** Passage follows **

CLIMATE CHANGE
BELEM, Brazil: Pakistan has told the UN climate leadership that its ability to deliver on its enhanced emissions-reduction pledge—cutting 50% of national emissions by 2035—depends squarely on the availability of US$565 billion in international climate finance, a requirement the country says remains largely unmet.
This was the key message shared by Ms. Aisha Humera Chaudhry, Pakistan’s Head of Delegation to COP30 and Secretary, Ministry of Climate Change & Environmental Coordination (MoCC&EC), during a high-level bilateral meeting with Mr. Simon Stiell, Executive Secretary of the UNFCCC.
Held on the sidelines of the UN Climate Summit (COP30) in the Amazonian city of Belem, the meeting reviewed Pakistan’s climate commitments and the broader COP30 negotiation agenda, according to an official statement.
Ms Chaudhry informed the UNFCCC chief that Pakistan submitted its updated Nationally Determined Contribution (NDC 3.0) in September 2025, laying out an enhanced mitigation pathway to 2035. She said Pakistan has already increased its domestically financed mitigation contribution from 15% to 17%, demonstrating its commitment to global climate goals.
However, she stressed that Pakistan cannot meet the remaining 33% of its mitigation ambition without large-scale international support. “Pakistan’s full 50% emissions-reduction target is contingent on climate finance of US$565 billion by 2035,” she said. “While Pakistan continues to submit NDCs and Biennial Transparency Reports on time, the promised international support has not materialised at the scale required.”
She added that the financing gap is undermining collective progress toward limiting global temperature rise to 1.5°C, and called for urgent delivery of climate finance, technology transfer, and deeper international cooperation.

** End of Passage **
** Dataset content follows **

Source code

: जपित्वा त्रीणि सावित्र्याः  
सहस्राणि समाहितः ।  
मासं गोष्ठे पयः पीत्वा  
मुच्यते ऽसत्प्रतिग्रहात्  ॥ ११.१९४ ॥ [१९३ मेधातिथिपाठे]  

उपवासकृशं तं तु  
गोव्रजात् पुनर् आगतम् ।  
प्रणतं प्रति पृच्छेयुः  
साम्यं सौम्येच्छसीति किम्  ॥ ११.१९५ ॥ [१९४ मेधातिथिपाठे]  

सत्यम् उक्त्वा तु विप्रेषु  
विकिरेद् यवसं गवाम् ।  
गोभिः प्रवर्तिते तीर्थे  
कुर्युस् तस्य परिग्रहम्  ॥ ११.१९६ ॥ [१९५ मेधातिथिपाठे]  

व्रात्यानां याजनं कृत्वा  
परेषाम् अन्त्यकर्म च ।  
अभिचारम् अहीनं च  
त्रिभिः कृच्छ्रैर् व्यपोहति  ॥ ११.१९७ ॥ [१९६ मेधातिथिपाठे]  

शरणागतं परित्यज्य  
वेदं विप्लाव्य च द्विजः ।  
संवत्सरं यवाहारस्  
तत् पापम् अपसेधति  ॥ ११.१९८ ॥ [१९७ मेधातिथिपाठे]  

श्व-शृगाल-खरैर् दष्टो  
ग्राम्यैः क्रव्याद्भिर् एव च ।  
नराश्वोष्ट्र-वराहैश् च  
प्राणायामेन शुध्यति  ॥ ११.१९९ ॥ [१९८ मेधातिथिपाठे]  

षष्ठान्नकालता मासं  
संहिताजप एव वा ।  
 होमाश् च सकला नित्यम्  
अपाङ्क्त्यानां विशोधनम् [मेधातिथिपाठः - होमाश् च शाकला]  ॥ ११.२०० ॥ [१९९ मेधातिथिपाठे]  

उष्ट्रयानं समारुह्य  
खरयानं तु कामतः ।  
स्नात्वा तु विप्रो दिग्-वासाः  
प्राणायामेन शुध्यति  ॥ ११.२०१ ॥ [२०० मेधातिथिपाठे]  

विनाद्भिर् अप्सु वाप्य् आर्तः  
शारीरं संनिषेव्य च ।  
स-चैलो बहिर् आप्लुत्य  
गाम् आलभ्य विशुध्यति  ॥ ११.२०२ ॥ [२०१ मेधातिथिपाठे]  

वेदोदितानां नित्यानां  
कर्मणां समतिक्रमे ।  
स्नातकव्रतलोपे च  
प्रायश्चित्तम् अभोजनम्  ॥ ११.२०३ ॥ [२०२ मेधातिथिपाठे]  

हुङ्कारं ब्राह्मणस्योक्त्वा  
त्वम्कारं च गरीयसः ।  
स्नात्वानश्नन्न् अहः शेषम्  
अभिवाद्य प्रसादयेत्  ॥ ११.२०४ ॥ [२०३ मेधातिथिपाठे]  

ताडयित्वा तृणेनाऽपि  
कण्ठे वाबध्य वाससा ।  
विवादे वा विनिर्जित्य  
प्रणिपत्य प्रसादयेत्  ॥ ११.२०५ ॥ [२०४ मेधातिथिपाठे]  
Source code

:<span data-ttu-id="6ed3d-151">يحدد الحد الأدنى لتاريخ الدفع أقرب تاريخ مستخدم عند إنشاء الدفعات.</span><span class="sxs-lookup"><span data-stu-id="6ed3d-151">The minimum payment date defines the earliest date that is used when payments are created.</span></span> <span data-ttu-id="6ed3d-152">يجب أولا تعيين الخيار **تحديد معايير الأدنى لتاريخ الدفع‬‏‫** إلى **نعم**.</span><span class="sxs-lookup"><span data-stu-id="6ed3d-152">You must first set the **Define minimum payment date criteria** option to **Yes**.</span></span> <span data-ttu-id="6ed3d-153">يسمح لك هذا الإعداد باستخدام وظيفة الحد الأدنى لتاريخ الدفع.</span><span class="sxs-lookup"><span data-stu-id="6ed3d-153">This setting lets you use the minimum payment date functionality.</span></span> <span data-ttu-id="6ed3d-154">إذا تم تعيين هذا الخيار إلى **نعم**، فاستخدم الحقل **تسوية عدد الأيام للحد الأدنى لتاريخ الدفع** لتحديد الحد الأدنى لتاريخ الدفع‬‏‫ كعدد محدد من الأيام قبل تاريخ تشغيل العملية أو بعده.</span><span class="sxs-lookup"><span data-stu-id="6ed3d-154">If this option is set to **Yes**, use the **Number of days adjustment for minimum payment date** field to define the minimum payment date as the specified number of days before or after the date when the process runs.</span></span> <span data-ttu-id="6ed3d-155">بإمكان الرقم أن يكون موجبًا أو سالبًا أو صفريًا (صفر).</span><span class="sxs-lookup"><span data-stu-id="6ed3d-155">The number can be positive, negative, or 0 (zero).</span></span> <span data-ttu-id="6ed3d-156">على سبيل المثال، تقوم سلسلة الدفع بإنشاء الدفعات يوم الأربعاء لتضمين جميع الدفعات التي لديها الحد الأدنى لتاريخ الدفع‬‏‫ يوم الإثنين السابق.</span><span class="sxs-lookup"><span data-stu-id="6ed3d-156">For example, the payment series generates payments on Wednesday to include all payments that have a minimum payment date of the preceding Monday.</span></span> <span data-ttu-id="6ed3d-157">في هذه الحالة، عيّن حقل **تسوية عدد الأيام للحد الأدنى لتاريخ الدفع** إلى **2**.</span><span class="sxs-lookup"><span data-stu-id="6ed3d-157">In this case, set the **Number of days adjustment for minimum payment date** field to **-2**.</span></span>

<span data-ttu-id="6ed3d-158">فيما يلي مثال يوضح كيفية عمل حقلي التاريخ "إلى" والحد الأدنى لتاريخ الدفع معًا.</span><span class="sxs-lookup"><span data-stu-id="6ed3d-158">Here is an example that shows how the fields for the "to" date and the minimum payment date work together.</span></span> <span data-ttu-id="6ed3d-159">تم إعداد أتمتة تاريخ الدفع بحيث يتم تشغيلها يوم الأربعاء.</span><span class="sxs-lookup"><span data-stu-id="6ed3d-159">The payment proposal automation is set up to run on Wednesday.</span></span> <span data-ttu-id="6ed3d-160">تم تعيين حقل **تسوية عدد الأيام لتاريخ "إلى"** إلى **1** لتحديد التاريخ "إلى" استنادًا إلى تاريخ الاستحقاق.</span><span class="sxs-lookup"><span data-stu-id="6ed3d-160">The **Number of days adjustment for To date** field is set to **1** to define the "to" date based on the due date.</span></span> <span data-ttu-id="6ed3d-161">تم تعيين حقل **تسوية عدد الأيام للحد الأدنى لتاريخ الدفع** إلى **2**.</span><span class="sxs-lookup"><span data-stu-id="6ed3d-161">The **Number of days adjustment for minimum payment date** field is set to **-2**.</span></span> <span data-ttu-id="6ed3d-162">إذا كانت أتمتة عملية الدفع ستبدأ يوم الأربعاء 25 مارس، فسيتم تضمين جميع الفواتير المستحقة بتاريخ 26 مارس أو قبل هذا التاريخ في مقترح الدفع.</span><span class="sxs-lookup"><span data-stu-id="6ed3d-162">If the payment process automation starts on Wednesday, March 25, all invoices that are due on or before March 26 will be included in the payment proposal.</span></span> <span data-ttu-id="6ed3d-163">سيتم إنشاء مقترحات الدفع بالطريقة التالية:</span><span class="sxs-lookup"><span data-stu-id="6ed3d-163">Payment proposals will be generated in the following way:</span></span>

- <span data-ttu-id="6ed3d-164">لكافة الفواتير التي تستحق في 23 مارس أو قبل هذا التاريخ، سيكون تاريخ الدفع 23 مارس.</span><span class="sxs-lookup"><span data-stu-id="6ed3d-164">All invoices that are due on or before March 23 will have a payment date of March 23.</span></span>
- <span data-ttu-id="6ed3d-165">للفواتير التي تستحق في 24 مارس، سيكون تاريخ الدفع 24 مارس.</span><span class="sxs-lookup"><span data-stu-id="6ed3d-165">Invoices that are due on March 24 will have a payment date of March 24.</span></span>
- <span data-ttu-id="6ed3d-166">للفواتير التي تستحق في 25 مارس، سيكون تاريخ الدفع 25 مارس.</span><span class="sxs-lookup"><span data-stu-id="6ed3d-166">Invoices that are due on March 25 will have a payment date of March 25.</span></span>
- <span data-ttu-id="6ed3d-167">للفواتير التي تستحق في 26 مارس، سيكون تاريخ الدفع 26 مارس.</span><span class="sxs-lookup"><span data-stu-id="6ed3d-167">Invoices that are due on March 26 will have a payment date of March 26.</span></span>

** End of Dataset content **

Please reproduce the stretch of the article on Pakistan's climate finance needs from "Held on the" through "an official statement.", copying it word for word.

> Solution for this task
Held on the sidelines of the UN Climate Summit (COP30) in the Amazonian city of Belem, the meeting reviewed Pakistan’s climate commitments and the broader COP30 negotiation agenda, according to an official statement.